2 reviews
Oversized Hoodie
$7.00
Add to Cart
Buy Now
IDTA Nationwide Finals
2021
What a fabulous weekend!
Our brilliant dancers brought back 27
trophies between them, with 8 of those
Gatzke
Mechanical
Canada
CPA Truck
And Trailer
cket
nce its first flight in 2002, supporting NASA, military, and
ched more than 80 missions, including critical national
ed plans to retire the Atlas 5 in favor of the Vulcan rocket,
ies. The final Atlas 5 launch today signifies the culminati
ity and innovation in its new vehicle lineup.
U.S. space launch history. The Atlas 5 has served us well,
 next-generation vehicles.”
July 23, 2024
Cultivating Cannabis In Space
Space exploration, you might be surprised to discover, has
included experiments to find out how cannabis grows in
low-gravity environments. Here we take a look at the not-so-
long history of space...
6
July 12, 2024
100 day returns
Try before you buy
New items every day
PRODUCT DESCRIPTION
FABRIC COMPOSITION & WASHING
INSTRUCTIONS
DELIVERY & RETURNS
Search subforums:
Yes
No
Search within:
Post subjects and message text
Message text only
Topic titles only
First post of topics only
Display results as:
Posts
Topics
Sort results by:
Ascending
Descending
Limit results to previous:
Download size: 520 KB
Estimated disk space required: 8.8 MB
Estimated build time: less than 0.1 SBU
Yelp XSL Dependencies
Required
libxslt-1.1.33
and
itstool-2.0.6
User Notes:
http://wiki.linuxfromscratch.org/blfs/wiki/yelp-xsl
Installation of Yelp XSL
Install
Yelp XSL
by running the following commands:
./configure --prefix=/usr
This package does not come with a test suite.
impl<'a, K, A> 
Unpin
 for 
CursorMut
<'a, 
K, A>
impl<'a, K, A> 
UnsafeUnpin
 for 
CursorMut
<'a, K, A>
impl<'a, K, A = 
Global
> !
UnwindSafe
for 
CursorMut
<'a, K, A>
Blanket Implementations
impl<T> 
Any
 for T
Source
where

::::::::::

What this exercise asks for is an exact copy of all the records.

◆ **Result of the exercise**:
2 reviews
Oversized Hoodie
$7.00
Add to Cart
Buy Now
IDTA Nationwide Finals
2021
What a fabulous weekend!
Our brilliant dancers brought back 27
trophies between them, with 8 of those
Gatzke
Mechanical
Canada
CPA Truck
And Trailer
cket
nce its first flight in 2002, supporting NASA, military, and
ched more than 80 missions, including critical national
ed plans to retire the Atlas 5 in favor of the Vulcan rocket,
ies. The final Atlas 5 launch today signifies the culminati
ity and innovation in its new vehicle lineup.
U.S. space launch history. The Atlas 5 has served us well,
 next-generation vehicles.”
July 23, 2024
Cultivating Cannabis In Space
Space exploration, you might be surprised to discover, has
included experiments to find out how cannabis grows in
low-gravity environments. Here we take a look at the not-so-
long history of space...
6
July 12, 2024
100 day returns
Try before you buy
New items every day
PRODUCT DESCRIPTION
FABRIC COMPOSITION & WASHING
INSTRUCTIONS
DELIVERY & RETURNS
Search subforums:
Yes
No
Search within:
Post subjects and message text
Message text only
Topic titles only
First post of topics only
Display results as:
Posts
Topics
Sort results by:
Ascending
Descending
Limit results to previous:
Download size: 520 KB
Estimated disk space required: 8.8 MB
Estimated build time: less than 0.1 SBU
Yelp XSL Dependencies
Required
libxslt-1.1.33
and
itstool-2.0.6
User Notes:
http://wiki.linuxfromscratch.org/blfs/wiki/yelp-xsl
Installation of Yelp XSL
Install
Yelp XSL
by running the following commands:
./configure --prefix=/usr
This package does not come with a test suite.
impl<'a, K, A> 
Unpin
 for 
CursorMut
<'a, 
K, A>
impl<'a, K, A> 
UnsafeUnpin
 for 
CursorMut
<'a, K, A>
impl<'a, K, A = 
Global
> !
UnwindSafe
for 
CursorMut
<'a, K, A>
Blanket Implementations
impl<T> 
Any
 for T
Source
where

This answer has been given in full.